Os trabalhadores, não somente os das duas empresas envolvidas, já entenderam que a simples estatização, a estatização burocrática, se não deixa de ser um passo à frente, é, no entanto, insuficiente. Vai abrir espaço para a casta parasitária de burocratas incompetentes, que usariam as empresas em seu próprio benefício. Agora, mais do que nunca, é preciso colocar a questão da estatização com controle operário; nesse caso, a estatização funcionaria, mantendo-se a casta de burocratas parasitas à distância ou sob controle rígido. A experiência de controle operário, vivida pelos coletivos de trabalhadores da CIPLA e INTERFIBRA, revelou viabilidade inquestionável, apesar de ser ainda embrionária e de todas as dificuldades, e seria a garantia mais fundamental de gestão democrática, atendendo e superando todos os requisitos de eficiência administrativa.
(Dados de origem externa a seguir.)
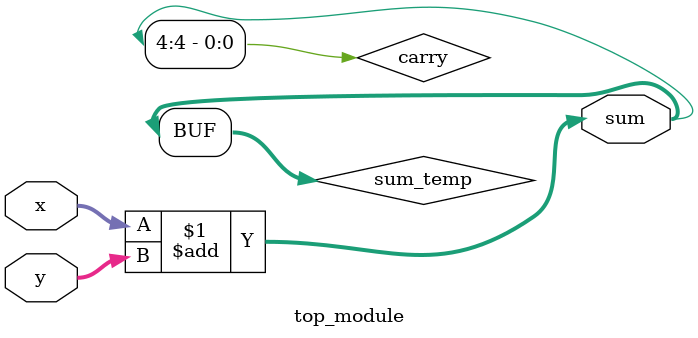
<source format=sv>
module top_module (
	input [3:0] x,
	input [3:0] y,
	output [4:0] sum
);
	
	// Declare internal wires
	wire [4:0] sum_temp;
	wire carry;
	
	// Adder logic
	// Assign the sum_temp to the sum of x and y
	// The most significant bit of sum_temp will be the carry bit
	assign sum_temp = x + y;
	
	// Assign the carry bit to the most significant bit of sum_temp
	assign carry = sum_temp[4];
	
	// Assign the sum output
	assign sum = {carry, sum_temp[3:0]};
	
endmodule

</source>
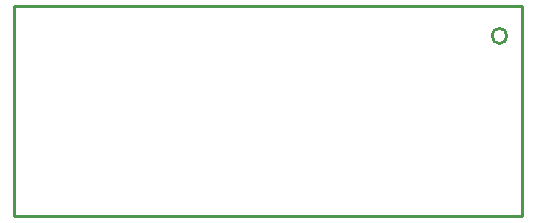
<source format=gm1>
G04 Layer_Color=16711935*
%FSLAX25Y25*%
%MOIN*%
G70*
G01*
G75*
%ADD32C,0.01000*%
D32*
X179587Y69079D02*
G03*
X179587Y69079I-2500J0D01*
G01*
X184646Y9000D02*
Y79000D01*
X15354Y9000D02*
X184646D01*
X15354Y79000D02*
X184646D01*
X15354Y9000D02*
Y79000D01*
M02*

</source>
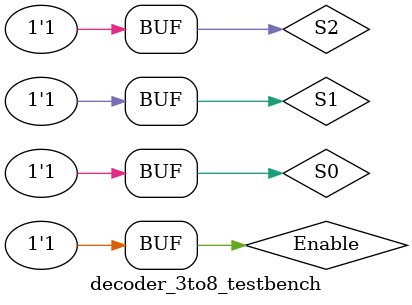
<source format=v>
`timescale 1ns / 1ps


module decoder_3to8_testbench();
  reg Enable, S1, S2, S0;
  wire D7, D6, D5, D4, D3, D2, D1, D0;

  decoder_3to8 dut(Enable, S2, S1, S0, D7, D6, D5, D4, D3, D2, D1, D0);

  initial begin
        Enable=0;    S2=0;  S1=0;   S0=0;
    #1  Enable=1;    S2=0;  S1=0;   S0=0;
    #1  Enable=1;    S2=0;  S1=0;   S0=1;
    #1  Enable=1;    S2=0;  S1=1;   S0=0;
    #1  Enable=1;    S2=0;  S1=1;   S0=1;
    #1  Enable=1;    S2=1;  S1=0;   S0=0;
    #1  Enable=1;    S2=1;  S1=0;   S0=1;
    #1  Enable=1;    S2=1;  S1=1;   S0=0;
    #1  Enable=1;    S2=1;  S1=1;   S0=1;
  end
endmodule
</source>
É uma luta difícil, mas não é uma utopia. A história do movimento operário, não somente no Brasil, mas no mundo inteiro, mostra que as instituições burguesas (juízes, polícia, burocracia etc.) farão de tudo para bloqueá-lo. O único aliado dos operários de CIPLA, INTERFIBRA, FLASKÔ e FLAKEPET é a própria classe trabalhadora, em duas vertentes: em nível local, com o envolvimento cada vez mais profundo das camadas urbanas mais próximas da classe trabalhadora (inclusive os pequenos comerciantes locais – afinal, mil empregos geram muita renda a circular na cidade) em ações concretas de solidariedade e apoio explícito; e em nível nacional e internacional, buscando o apoio e a solidariedade de sindicatos e organizações de classe.
Como mostra o caso recente da Venezuela, com a estatização das antigas Venepal (indústria de papel) e CNV (de válvulas), é possível sim vencer nessa luta. O Estado burguês não é uma instituição imune à pressão, só que normalmente reage às pressões da oligarquia (é só lembrar a recente retirada da Medida Provisória que aumentava os impostos para os profissionais liberais). O único caminho é a mobilização para ganhar o apoio de toda a classe operária e obrigar ao governo Lula a cumprir o seu mandato: ser um governo dos trabalhadores e para os trabalhadores.
Não as pressões e ameaças contra os trabalhadores e seus representantes!!!!
Estatização imediata sob controle operário!!!!
Por um governo dos trabalhadores!!!!